Your Kingdom come, par Cornelis Monsma, 2005

Que ton règne vienne : nous ne parlons évidemment pas ici d’un règne à la façon temporelle des souverains de ce monde, lesquels ne peuvent pas exercer leur pouvoir sans un minimum de coercition policière, combinée en proportions variables à un minimum de mystification, même s’ils n’en sont pas forcément conscients. Ton règne ne saurait d’aucune façon s’imposer, ni par la force, ni par la ruse. Ton règne, étant celui de l’amour, nécessite au contraire l’assentiment total et la participation active et volontaire de ses sujets.  Et l’amour ne s’achète pas, l’amour ne se marchande pas ; comment peut-il encore être question pour certains de rachat de ton amour, de rançon pour nos fautes, de victime de substitution, et toutes ces farines de même tabac ?

 

Ton amour est inconditionnel, tout entier donné, sans possibilité de retour en arrière, sans issue de secours ; tu es entièrement désarmé, entre nos mains, à notre merci, comme un petit enfant qui dépend en toutes choses de ses parents. Qu’en faisons-nous ? Non, tu ne nous imposes rien, l’amour jamais ne s’impose. Mais tu nous demandes quelque chose, tu nous demandes de penser à toi, de temps en temps au moins, de penser à te nourrir, à te vêtir, à t’aimer. L’entendons-nous ? Tu as besoin de nous.

Consignes ::
a) Recopiez à l'identique, dans leur ordre, les 58 entrées de modifications placées ci-dessous.
b) Prolongez la méditation ci-dessus sur « Que ton règne vienne » en reprenant juste après sa dernière phrase.

Lignes du jeu de données ::
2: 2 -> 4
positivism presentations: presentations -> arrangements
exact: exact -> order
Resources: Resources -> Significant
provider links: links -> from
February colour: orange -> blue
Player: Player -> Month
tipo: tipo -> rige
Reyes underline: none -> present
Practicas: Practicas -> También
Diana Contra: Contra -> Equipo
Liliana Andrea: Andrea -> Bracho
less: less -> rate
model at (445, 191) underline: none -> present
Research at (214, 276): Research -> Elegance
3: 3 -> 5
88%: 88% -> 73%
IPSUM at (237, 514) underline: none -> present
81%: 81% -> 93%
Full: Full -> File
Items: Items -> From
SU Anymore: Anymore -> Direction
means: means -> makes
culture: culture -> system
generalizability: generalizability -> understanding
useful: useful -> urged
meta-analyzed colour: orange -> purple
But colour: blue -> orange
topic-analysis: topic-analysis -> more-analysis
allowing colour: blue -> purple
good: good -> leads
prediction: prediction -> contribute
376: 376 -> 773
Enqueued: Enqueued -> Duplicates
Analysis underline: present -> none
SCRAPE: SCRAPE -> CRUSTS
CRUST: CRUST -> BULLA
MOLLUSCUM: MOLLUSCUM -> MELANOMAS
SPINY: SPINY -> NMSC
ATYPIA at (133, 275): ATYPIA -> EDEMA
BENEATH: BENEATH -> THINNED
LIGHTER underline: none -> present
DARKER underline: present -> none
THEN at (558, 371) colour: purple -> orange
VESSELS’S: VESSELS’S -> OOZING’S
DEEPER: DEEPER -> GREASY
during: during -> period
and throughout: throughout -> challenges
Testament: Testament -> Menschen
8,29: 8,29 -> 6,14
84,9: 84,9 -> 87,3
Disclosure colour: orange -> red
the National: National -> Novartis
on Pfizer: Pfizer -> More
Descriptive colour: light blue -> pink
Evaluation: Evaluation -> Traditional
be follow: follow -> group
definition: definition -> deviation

Réponses ::
a)
2: 2 -> 4
positivism presentations: presentations -> arrangements
exact: exact -> order
Resources: Resources -> Significant
provider links: links -> from
February colour: orange -> blue
Player: Player -> Month
tipo: tipo -> rige
Reyes underline: none -> present
Practicas: Practicas -> También
Diana Contra: Contra -> Equipo
Liliana Andrea: Andrea -> Bracho
less: less -> rate
model at (445, 191) underline: none -> present
Research at (214, 276): Research -> Elegance
3: 3 -> 5
88%: 88% -> 73%
IPSUM at (237, 514) underline: none -> present
81%: 81% -> 93%
Full: Full -> File
Items: Items -> From
SU Anymore: Anymore -> Direction
means: means -> makes
culture: culture -> system
generalizability: generalizability -> understanding
useful: useful -> urged
meta-analyzed colour: orange -> purple
But colour: blue -> orange
topic-analysis: topic-analysis -> more-analysis
allowing colour: blue -> purple
good: good -> leads
prediction: prediction -> contribute
376: 376 -> 773
Enqueued: Enqueued -> Duplicates
Analysis underline: present -> none
SCRAPE: SCRAPE -> CRUSTS
CRUST: CRUST -> BULLA
MOLLUSCUM: MOLLUSCUM -> MELANOMAS
SPINY: SPINY -> NMSC
ATYPIA at (133, 275): ATYPIA -> EDEMA
BENEATH: BENEATH -> THINNED
LIGHTER underline: none -> present
DARKER underline: present -> none
THEN at (558, 371) colour: purple -> orange
VESSELS’S: VESSELS’S -> OOZING’S
DEEPER: DEEPER -> GREASY
during: during -> period
and throughout: throughout -> challenges
Testament: Testament -> Menschen
8,29: 8,29 -> 6,14
84,9: 84,9 -> 87,3
Disclosure colour: orange -> red
the National: National -> Novartis
on Pfizer: Pfizer -> More
Descriptive colour: light blue -> pink
Evaluation: Evaluation -> Traditional
be follow: follow -> group
definition: definition -> deviation

b)
Non, Dieu n’est pas le dieu des armées, sauf sans doute des armées célestes qui n’ont pas d’autre arme que celle de leur maître, l’amour. Dieu n’est pas le dieu tout-puissant, sauf peut-être parfois quand ses entrailles se tordent au spectacle de la détresse de ses enfants, et qu’alors jaillit de son cœur le geste qui sauve. Dieu n’est pas le juge qui châtie ; s’il juge, jamais il ne prononce de condamnation, mais éventuellement quelque travail d’intérêt général, et surtout d’intérêt particulier pour celui qui l’exécutera, car ce sera un travail qui le réconciliera avec lui-même, et avec ses frères, et avec Dieu ; et encore, ce travail n’est-il jamais imposé, toujours proposé. Inlassablement, la patience de Dieu étant infinie, il se tient à la porte de notre cœur comme un mendiant, attendant que nous voulions bien l’entrebâiller, nous ouvrir à la loi de Dieu, nous ouvrir à l’amour.

 

Le règne de Dieu, c’est le règne de l’amour entre les hommes. Et parce que Dieu est désarmé en toute chose devant l’homme, parce que jamais il ne peut lui imposer sa volonté, parce qu’il l’a voulu à son image et ressemblance, Dieu ne peut pas intervenir dans les affaires entre les hommes. Si parfois, peut-être, il intervient en faveur de certains, dans ce que nous appelons des miracles, jamais il ne pourra empêcher qu’un homme fasse du tort à un autre homme. Nous sommes condamnés à nous aimer, à nous entendre, au moins à nous mettre d’accord sur un modus vivendi qui ne lèse personne plus qu’un autre, qui soit équitable. L’argument selon lequel, s’il y avait un dieu, il ne devrait pas permettre de telles injustices, n’est pas recevable. Le règne de Dieu, Dieu le propose, mais ne peut l’imposer, et nous avons à faire tout notre possible pour qu’il advienne, mais cela ne suffira pas car il ne dépend pas que de nous mais encore de chaque homme et de tout homme, et c’est bien la raison pour laquelle, pour qu’il vienne, nous devons aussi prier.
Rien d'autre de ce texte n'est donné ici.